▸ Task brief
Among the lines below, copy exactly those from the one with "Organizations" through the one with "clear and concise", counting both ends.

*** Dataset ***

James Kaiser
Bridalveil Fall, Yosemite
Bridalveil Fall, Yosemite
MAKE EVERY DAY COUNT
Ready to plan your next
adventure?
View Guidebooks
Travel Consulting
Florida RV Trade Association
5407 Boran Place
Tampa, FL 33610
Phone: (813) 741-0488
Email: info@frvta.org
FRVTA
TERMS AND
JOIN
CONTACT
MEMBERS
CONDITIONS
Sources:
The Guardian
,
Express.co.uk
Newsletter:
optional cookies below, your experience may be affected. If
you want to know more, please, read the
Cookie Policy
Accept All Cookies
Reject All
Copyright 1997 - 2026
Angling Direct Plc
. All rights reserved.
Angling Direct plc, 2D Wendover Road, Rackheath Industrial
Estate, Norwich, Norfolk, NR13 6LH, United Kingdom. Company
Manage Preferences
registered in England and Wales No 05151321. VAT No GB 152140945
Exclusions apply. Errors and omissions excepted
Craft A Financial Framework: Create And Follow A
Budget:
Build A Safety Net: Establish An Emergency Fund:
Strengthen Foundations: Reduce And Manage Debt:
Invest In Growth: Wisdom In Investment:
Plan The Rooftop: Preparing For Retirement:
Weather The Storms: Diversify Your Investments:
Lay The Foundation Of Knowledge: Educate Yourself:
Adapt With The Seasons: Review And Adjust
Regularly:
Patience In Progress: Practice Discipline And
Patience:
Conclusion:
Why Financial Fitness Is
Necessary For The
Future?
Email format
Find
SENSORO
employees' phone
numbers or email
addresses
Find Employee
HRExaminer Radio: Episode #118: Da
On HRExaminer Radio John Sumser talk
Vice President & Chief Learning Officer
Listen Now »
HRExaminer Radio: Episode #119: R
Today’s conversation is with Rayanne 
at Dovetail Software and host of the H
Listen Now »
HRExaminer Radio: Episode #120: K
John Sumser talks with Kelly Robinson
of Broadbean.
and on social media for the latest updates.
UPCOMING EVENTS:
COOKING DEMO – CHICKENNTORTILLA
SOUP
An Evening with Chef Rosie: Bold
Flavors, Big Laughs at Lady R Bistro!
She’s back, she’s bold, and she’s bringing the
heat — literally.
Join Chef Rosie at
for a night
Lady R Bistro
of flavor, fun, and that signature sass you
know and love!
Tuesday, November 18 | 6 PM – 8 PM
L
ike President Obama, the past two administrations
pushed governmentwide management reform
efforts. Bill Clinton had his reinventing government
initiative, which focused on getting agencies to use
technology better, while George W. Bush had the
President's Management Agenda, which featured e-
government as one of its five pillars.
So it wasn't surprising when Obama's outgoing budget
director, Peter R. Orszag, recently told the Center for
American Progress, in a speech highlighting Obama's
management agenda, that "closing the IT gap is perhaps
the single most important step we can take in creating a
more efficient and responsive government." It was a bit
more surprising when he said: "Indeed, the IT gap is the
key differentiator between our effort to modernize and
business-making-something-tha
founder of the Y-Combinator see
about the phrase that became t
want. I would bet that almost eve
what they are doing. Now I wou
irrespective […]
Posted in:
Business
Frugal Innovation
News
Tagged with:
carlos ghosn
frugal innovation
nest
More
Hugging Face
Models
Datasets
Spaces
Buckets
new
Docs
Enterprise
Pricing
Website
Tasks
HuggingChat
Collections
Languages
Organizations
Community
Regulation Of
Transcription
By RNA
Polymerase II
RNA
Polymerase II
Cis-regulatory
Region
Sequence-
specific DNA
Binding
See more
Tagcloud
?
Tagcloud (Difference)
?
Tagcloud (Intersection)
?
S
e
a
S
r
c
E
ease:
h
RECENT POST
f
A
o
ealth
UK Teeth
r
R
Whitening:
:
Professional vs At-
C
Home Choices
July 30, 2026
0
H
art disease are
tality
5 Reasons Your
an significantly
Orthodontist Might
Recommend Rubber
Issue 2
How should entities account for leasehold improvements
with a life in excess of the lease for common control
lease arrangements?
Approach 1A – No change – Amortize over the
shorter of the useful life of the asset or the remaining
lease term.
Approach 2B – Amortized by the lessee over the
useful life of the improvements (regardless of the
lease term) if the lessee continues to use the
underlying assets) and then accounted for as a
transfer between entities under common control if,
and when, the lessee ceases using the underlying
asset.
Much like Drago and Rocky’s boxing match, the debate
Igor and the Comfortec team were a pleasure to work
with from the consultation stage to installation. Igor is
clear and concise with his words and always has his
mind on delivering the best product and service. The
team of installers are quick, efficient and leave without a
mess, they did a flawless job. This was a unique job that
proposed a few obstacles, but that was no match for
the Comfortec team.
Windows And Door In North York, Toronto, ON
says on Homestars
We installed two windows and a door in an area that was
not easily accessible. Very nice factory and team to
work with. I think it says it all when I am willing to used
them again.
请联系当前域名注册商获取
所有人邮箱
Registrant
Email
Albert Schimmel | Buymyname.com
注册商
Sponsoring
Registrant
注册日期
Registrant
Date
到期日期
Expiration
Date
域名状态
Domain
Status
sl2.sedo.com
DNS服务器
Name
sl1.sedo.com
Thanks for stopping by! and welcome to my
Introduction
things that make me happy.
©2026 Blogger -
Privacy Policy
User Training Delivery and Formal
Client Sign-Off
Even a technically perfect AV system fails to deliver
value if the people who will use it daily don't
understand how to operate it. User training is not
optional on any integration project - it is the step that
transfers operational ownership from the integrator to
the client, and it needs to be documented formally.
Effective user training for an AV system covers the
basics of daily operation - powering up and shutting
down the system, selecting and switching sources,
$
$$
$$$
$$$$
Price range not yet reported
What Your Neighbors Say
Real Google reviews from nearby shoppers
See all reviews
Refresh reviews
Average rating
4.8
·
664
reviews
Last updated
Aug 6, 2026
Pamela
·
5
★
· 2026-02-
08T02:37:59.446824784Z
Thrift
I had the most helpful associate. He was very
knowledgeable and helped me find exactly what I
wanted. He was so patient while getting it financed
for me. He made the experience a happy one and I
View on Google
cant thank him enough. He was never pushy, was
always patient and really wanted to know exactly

*** End of Dataset ***

▸ Finished exercise
Organizations
Community
Regulation Of
Transcription
By RNA
Polymerase II
RNA
Polymerase II
Cis-regulatory
Region
Sequence-
specific DNA
Binding
See more
Tagcloud
?
Tagcloud (Difference)
?
Tagcloud (Intersection)
?
S
e
a
S
r
c
E
ease:
h
RECENT POST
f
A
o
ealth
UK Teeth
r
R
Whitening:
:
Professional vs At-
C
Home Choices
July 30, 2026
0
H
art disease are
tality
5 Reasons Your
an significantly
Orthodontist Might
Recommend Rubber
Issue 2
How should entities account for leasehold improvements
with a life in excess of the lease for common control
lease arrangements?
Approach 1A – No change – Amortize over the
shorter of the useful life of the asset or the remaining
lease term.
Approach 2B – Amortized by the lessee over the
useful life of the improvements (regardless of the
lease term) if the lessee continues to use the
underlying assets) and then accounted for as a
transfer between entities under common control if,
and when, the lessee ceases using the underlying
asset.
Much like Drago and Rocky’s boxing match, the debate
Igor and the Comfortec team were a pleasure to work
with from the consultation stage to installation. Igor is
clear and concise with his words and always has his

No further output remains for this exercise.